§ **WORK REQUEST**
Go through the records and restate them word for word, omitting images.

§ **EXERCISE DATA**
....................
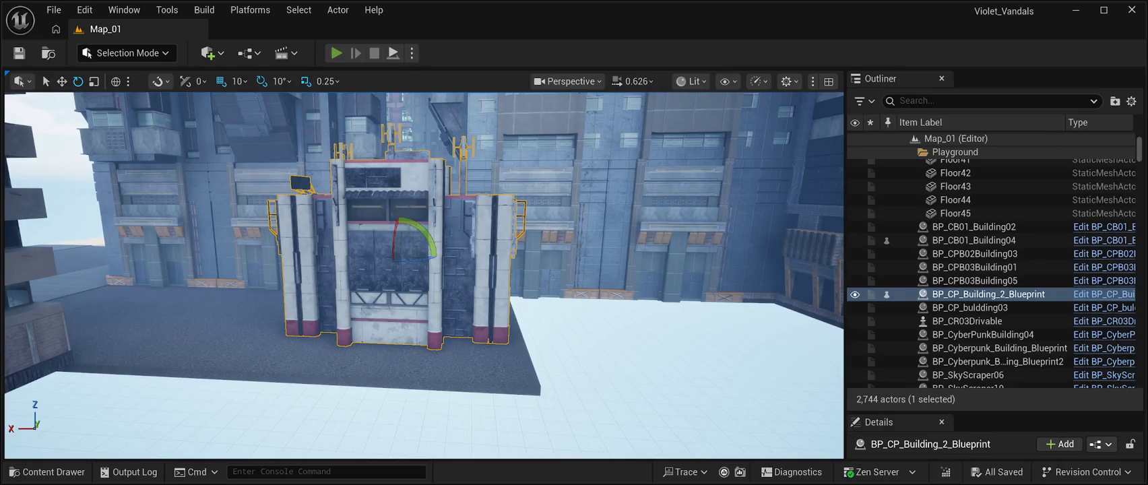
{"action": "key", "text": "alt+p"}
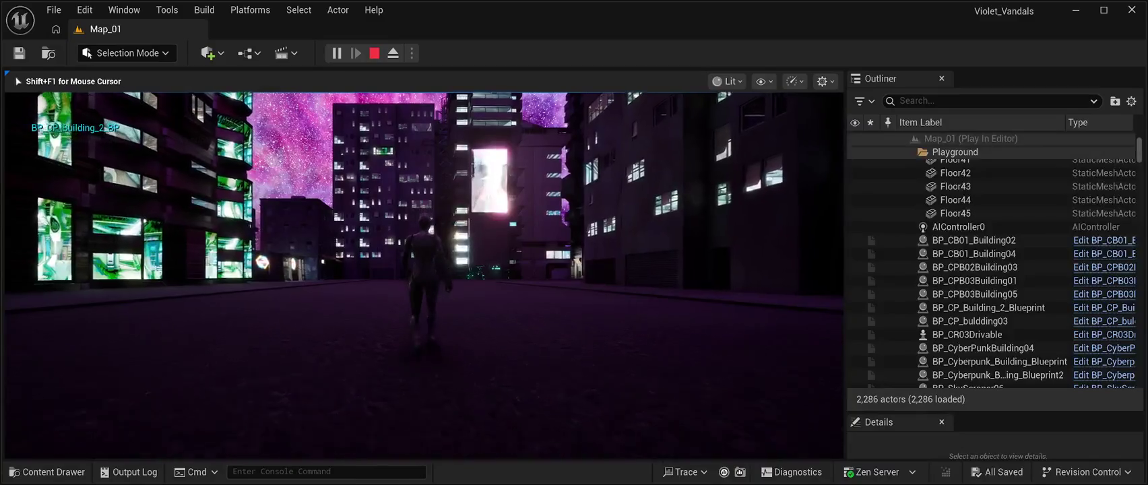
{"action": "key", "text": "w"}
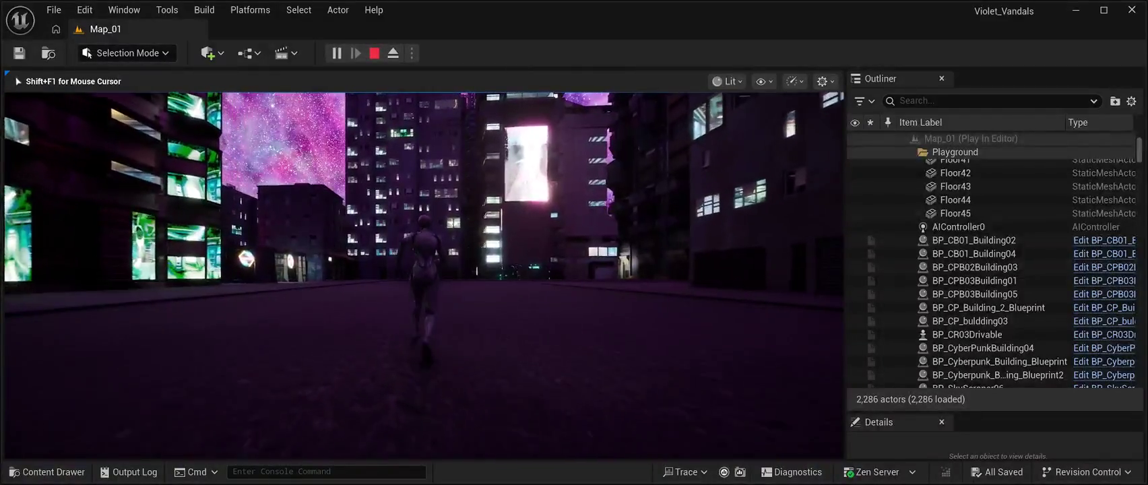
{"action": "key", "text": "w"}
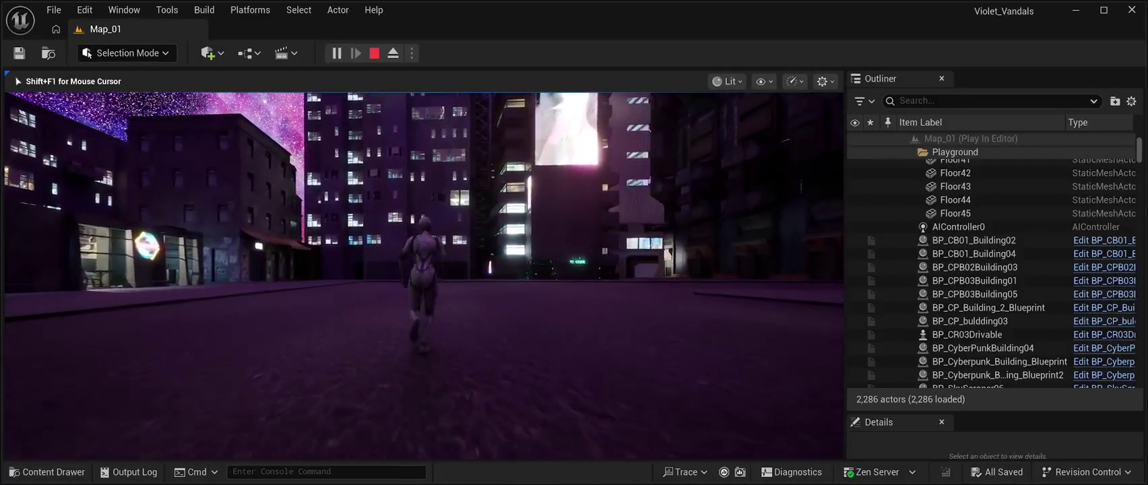
{"action": "key", "text": "w"}
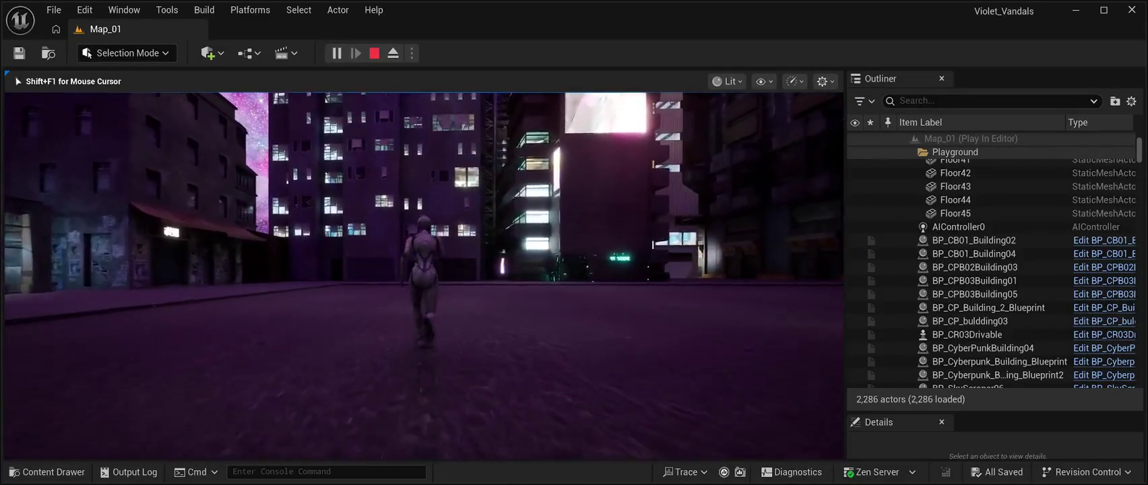
{"action": "key", "text": "w"}
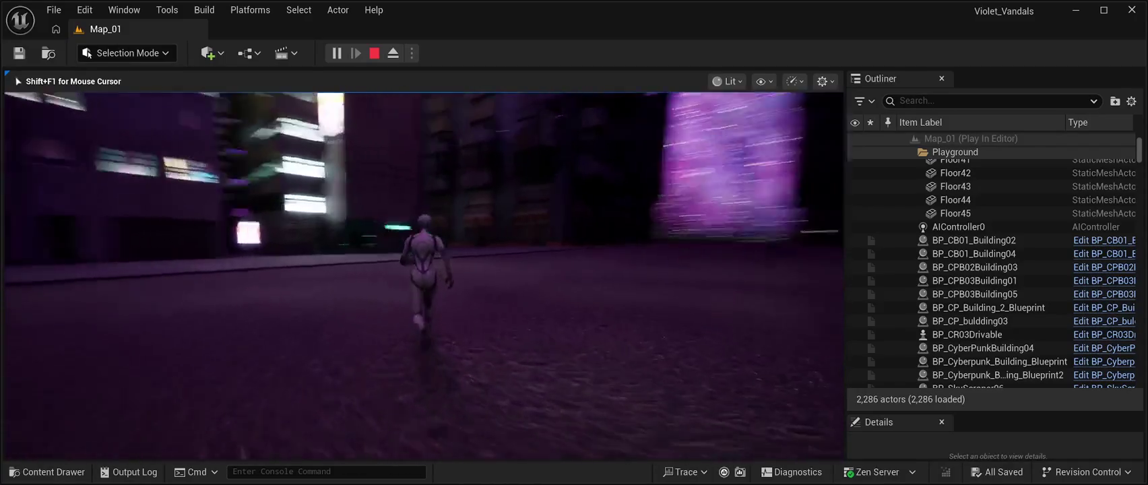
{"action": "key", "text": "w"}
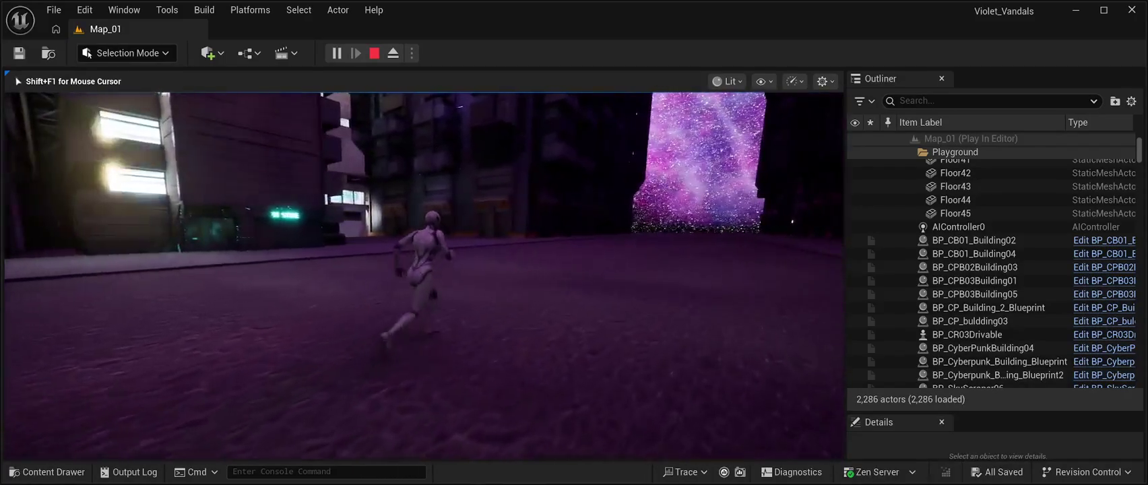
{"action": "key", "text": "w"}
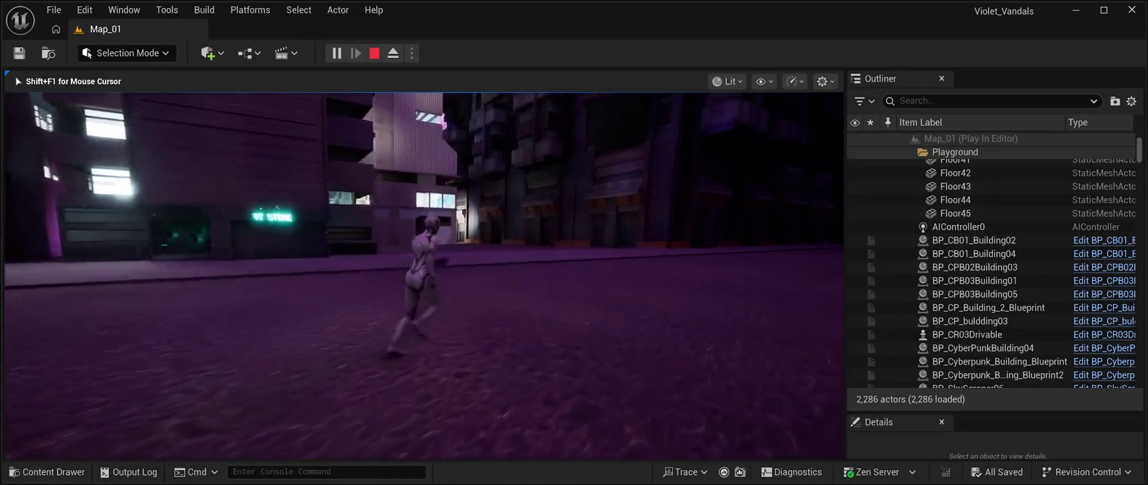
{"action": "key", "text": "w"}
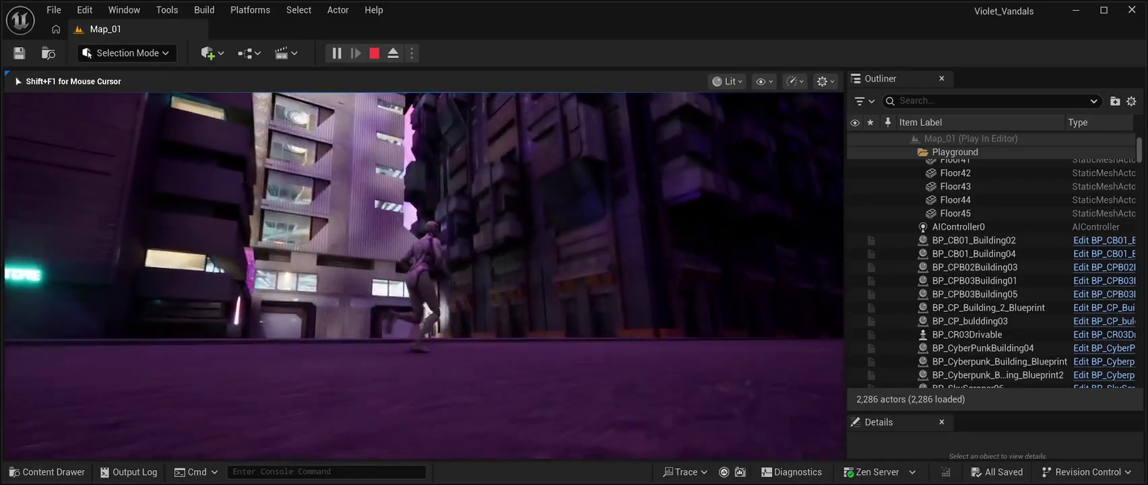
{"action": "key", "text": "w"}
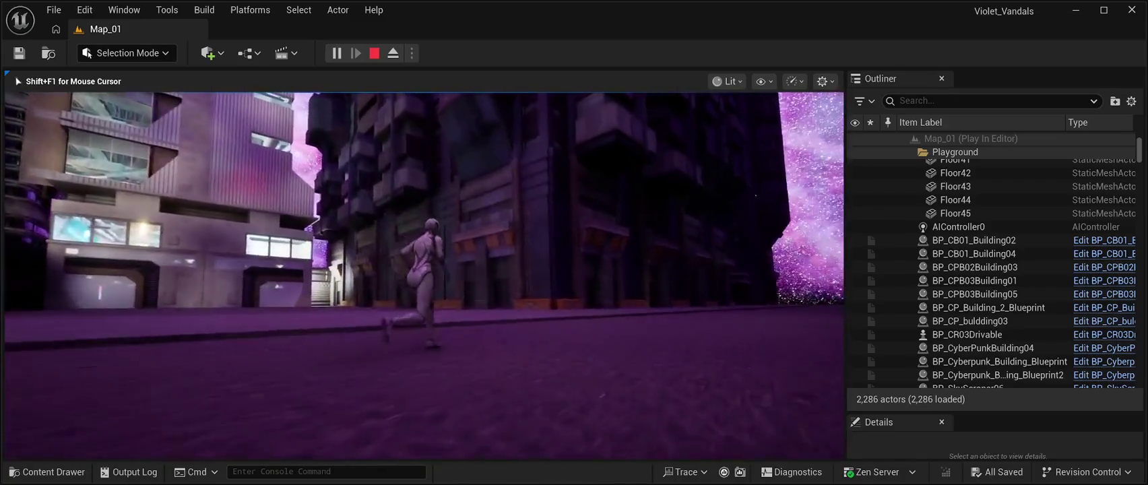
{"action": "key", "text": "w"}
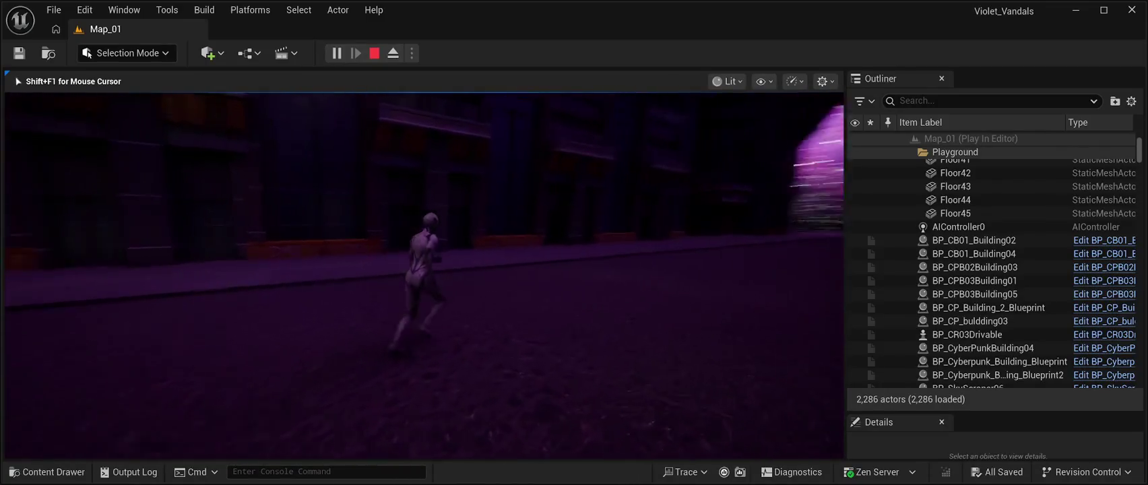
{"action": "key", "text": "w"}
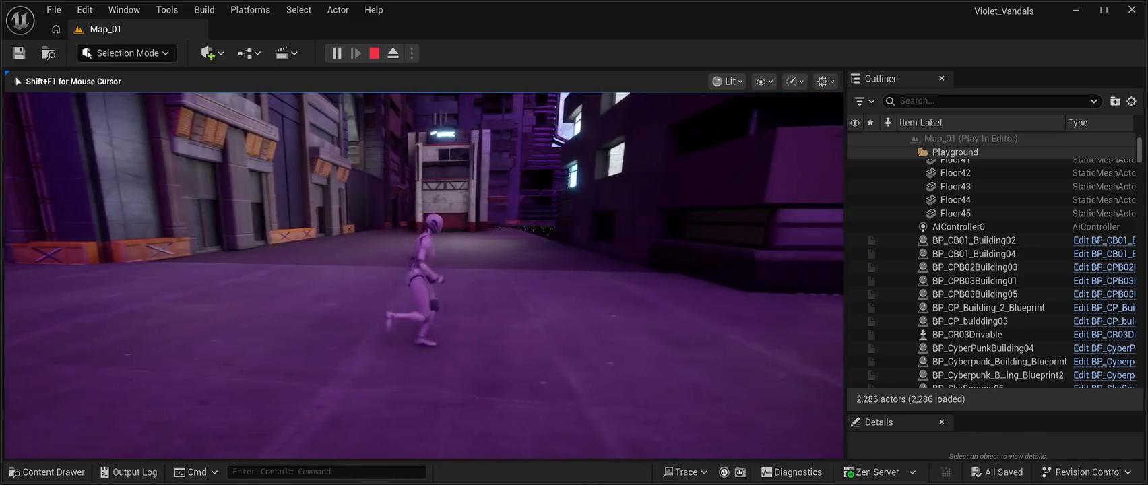
{"action": "key", "text": "Escape"}
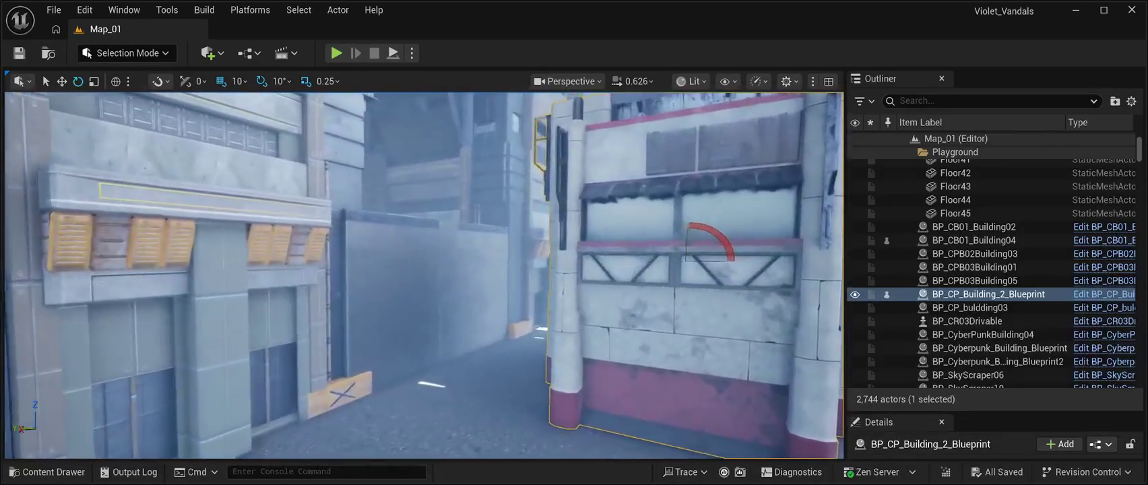
{"action": "left_click", "coordinate": [418, 290]}
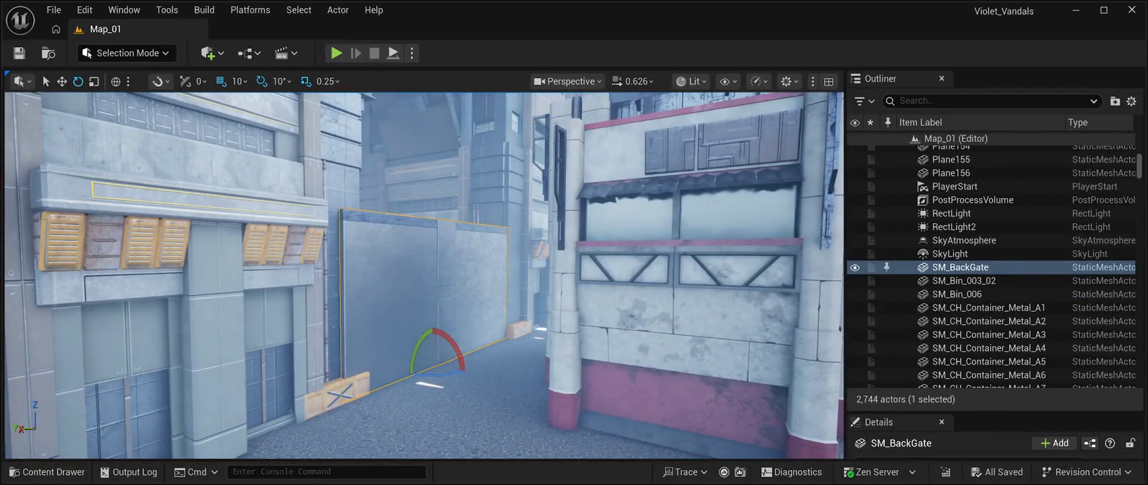
- Duplicate SM_BackGate as SM_BackGate2, slide it along X and rotate its yaw to 170
{"action": "key", "text": "ctrl+d"}
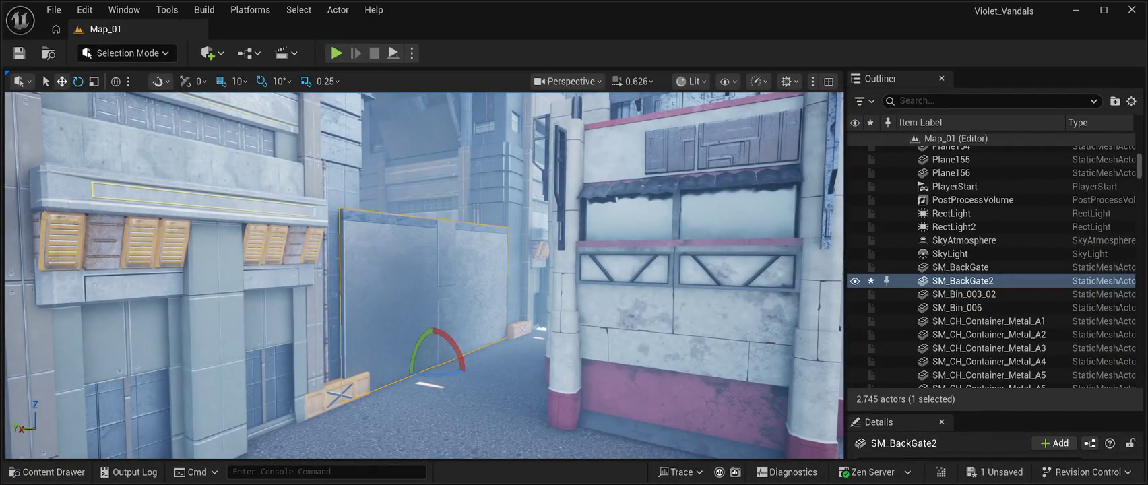
{"action": "key", "text": "w"}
....................
§ **EXERCISE RESULT**
{"action": "key", "text": "alt+p"}
{"action": "key", "text": "w"}
{"action": "key", "text": "w"}
{"action": "key", "text": "w"}
{"action": "key", "text": "w"}
{"action": "key", "text": "w"}
{"action": "key", "text": "w"}
{"action": "key", "text": "w"}
{"action": "key", "text": "w"}
{"action": "key", "text": "w"}
{"action": "key", "text": "w"}
{"action": "key", "text": "Escape"}
{"action": "left_click", "coordinate": [418, 290]}
- Duplicate SM_BackGate as SM_BackGate2, slide it along X and rotate its yaw to 170
{"action": "key", "text": "ctrl+d"}
{"action": "key", "text": "w"}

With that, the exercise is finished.